New report shows UK car industry revitalised by low-carbon approach
The report was carried out for the LowCVP – a UK public-private partnership to promote lower carbon vehicles and fuels – by E4tech and the Centre for Automotive Industry Research at Cardiff Business School and was conducted between March and June 2014.
Key stats from the report include:
- UK automotive manufacturing sector turnover climbed from £46.3bn in 2003 to £64.1bn in 2013.
- Confirmed total value of £17.6 billion in low carbon investments
- Average new car tailpipe CO2 emissions have fallen by 25% to below the threshold of 130g/km
LowCVP managing director, Andy Eastlake said: ‘The emphasis of policy makers on environmental achievements and “green growth” has bolstered the foundations of the UK automotive sector.
‘Experience over the last 10 years shows that a consistent policy approach based on collaboration between all stakeholders can deliver dividends. This represents the first strides on the road to meeting the environmental imperative of decarbonising road transport by 2050.
‘There are, however, no grounds for complacency and the job is far from done. We urgently need to repeat the success seen in our passenger car and bus sectors, in all aspects of road transport such as the truck and commercial vehicle industries and of course the supply of low carbon fuels and energy to power all forms of transport.’
Commenting on the report, Greg Archer, clean vehicles policy manager at environmental NGO Transport & Environment, said: ‘This report shows that Europe's policy to reduce CO2 emissions from new cars and vans is delivering the much-needed investment boost, level playing field and long term certainty that the car industry needs. It is therefore essential that this long-term market signal is maintained by setting 2025 CO2 limits for cars and vans – something the UK automotive industry should now embrace.

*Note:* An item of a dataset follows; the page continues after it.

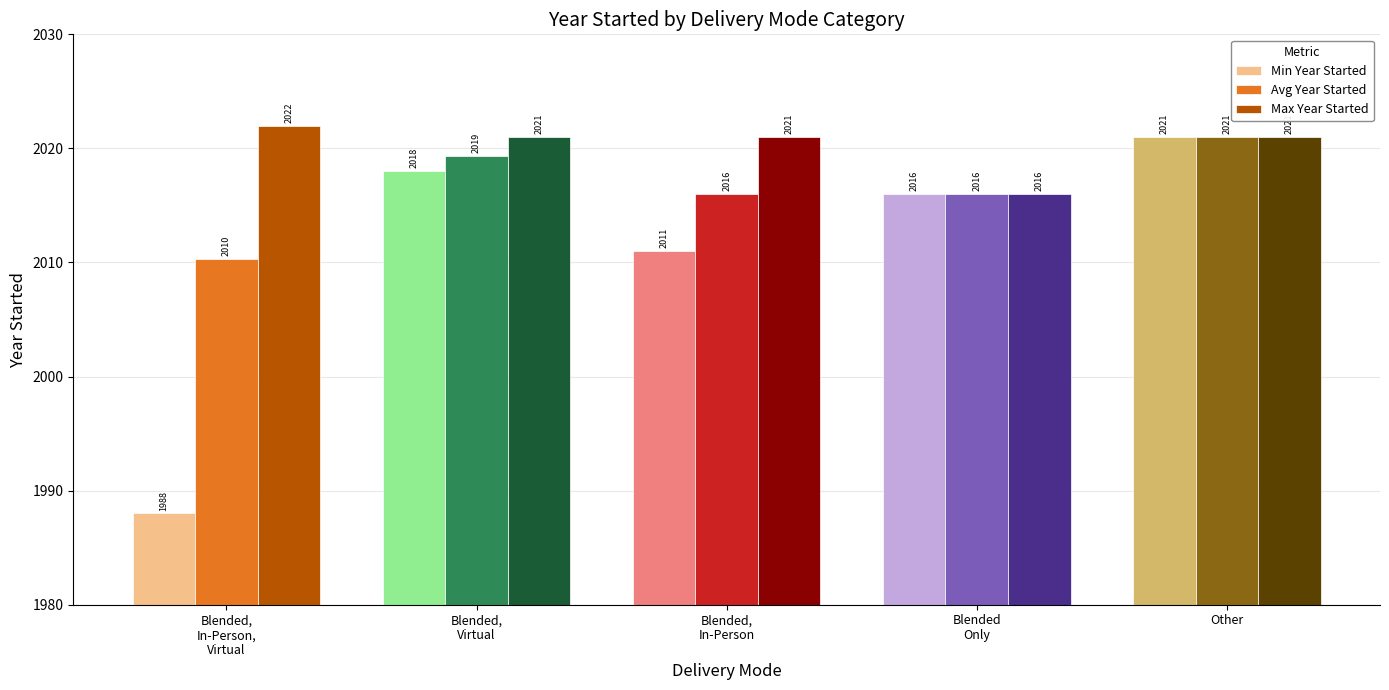

How many groups of bars are there?

5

‘In the area of fuels and lorries, where the EU policy framework is weak, or even absent, so too have been the green growth opportunities for UK business. For the sake of reaping the wider economic benefits of smart laws, the EU should conclude discussions on fuel regulations to 2020, establish a policy framework post 2020 and introduce a law to drive stagnated truck fuel economy and CO2 emissions.’